London’s Major Police Problem


Lucas Moura, Staff Writer

This week, an officer in London’s Metropolitan Police appeared in court and pleaded guilty to 49 offenses, including 24 counts of rape over an 18-year period. 


London detectives say that “he lured victims to his home before imprisoning them, depriving them of food, and subjecting them to the most depraved acts of violence and cruelty”. 


This news came less than a year after Wayne Couzens, the former Metropolitan Police officer who used his position to kidnap, rape, and murder Sarah Everard, lost his appeal to overturn his life sentence because of the horrific nature of the crime.


 Like Carrick, Couzens had held an elite role as an officer with the Parliamentary and Diplomatic Protection Command, a unit protecting the Palace of Westminster and the government ministers. Carrick and Couzens gained access to one of the most trusted positions in public service due to errors in vetting.


 In the same month when Couzens pleaded guilty to Everard’s murder, an allegation of rape was made against David Carrick that eventually led to his arrest. 

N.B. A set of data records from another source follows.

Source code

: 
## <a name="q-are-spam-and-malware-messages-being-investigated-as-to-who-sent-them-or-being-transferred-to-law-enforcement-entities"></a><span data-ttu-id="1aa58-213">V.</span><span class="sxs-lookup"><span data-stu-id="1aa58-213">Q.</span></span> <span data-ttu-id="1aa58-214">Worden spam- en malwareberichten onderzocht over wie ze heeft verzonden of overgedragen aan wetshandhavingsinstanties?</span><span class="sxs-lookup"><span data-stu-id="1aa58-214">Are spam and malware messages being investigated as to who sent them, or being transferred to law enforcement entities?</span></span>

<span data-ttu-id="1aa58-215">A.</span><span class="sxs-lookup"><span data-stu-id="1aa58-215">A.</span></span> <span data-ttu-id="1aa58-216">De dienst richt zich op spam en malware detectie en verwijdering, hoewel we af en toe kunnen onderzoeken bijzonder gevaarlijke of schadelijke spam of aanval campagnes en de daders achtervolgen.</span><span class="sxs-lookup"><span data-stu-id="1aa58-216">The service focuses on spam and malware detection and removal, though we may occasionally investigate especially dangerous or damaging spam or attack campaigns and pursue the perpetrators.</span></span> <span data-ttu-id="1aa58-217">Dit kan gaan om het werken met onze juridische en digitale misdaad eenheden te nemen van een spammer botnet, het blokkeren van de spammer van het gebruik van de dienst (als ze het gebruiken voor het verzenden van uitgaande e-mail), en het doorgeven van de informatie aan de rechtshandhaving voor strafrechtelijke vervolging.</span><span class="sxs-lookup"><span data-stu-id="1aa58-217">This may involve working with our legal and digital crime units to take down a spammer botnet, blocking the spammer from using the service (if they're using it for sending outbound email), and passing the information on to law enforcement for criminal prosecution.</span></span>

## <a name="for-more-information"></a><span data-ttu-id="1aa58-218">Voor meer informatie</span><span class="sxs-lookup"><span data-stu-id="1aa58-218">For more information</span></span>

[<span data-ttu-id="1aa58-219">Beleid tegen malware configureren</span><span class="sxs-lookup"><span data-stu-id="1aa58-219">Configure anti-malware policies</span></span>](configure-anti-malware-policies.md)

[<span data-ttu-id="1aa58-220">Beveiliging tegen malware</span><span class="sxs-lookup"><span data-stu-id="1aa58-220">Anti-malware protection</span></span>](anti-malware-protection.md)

Assistant Commissioner Barbara Gray admitted that Law enforcement overlooked major transgressions that would have stopped Couzens and Carrick. “We should have spotted his pattern of abusive behavior and because we didn’t, we missed opportunities to remove him from the organization.” 


Since both of their arrests, around 1,000 current Metropolitan Police officers and staff who have been accused of sexual offenses or domestic abuse are now under review. However, the responsibility for the horrible crimes Carrick and Counzens committed doesn’t just fall on them. It also falls on everyone who failed to notice warning sign after warning sign that they were evil people.